We have two Cisco 1121 routers (IOS-XE Version 17.09.03a) and we have configured Anyconnect IKEv2 remote VPN using the below link.
https://www.cisco.com/c/en/us/support/docs/security/flexvpn/200555-FlexVPN-AnyConnect-IKEv2-Remote-Access.html
The Anyconnect works fine when we tested the connection individually in the client side for both the routers (primary and backup). Also, when we shutdown the primary link, we got the message saying "Failed connecting to 1.1.1.1, trying backup 2.2.2.2" and we got the login prompt for the backup router. After getting authenticated, we got the following error ""Automatic profile updates are disabled and the local VPN profile does not match the secure gateway VPN profile. Contact your system administrator."
The profile names are similar in both the routers and in the client computer as well i.e., acvpn.xml. Any alternate names did not help in establishing the VPN individually to these routers.
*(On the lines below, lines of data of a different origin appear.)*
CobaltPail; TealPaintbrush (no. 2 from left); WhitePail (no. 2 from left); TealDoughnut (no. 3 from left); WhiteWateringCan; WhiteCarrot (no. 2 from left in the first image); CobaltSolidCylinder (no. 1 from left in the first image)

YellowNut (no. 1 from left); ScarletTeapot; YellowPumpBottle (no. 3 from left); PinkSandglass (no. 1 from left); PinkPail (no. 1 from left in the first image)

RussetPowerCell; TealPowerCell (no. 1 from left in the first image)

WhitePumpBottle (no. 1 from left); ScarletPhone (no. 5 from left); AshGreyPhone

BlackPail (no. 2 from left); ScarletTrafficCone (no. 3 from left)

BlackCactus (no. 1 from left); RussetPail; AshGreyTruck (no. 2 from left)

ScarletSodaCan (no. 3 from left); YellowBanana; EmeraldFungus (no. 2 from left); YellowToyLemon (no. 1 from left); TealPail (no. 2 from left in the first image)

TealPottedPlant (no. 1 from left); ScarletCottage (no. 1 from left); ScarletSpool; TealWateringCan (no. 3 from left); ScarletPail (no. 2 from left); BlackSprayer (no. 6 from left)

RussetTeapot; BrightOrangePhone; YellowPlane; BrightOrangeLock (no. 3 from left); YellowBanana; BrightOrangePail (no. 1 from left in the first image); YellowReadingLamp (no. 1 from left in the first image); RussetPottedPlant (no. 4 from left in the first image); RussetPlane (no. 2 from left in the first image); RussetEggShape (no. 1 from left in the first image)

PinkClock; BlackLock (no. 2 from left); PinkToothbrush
We use the public IP instead of the FQDN under Server list -> Primary Server.
The primary router's VPN profile has only 1.1.1.1 configured and backup router's profile has 2.2.2.2. The client side VPN profile under Anyconnect folder of C:/ProgramData has 1.1.1.1 as primary and 2.2.2.2 as backup server (please refer 1.png and 2.png file).
Also, we tried adding the backup server IP in the "Backup servers" tab as well, but it didnt work (refer 3.png and 4.png file).
We see the failover is initiated from the client side but it is unable to connect to the router to profile mismatch I believe. Also, the following commands are disabled and the Bypassdownloader is set to True in the AnyconnectLocalPolicy XML profile.
Kindly review the attachments, configurations and any leads will be much appreciated.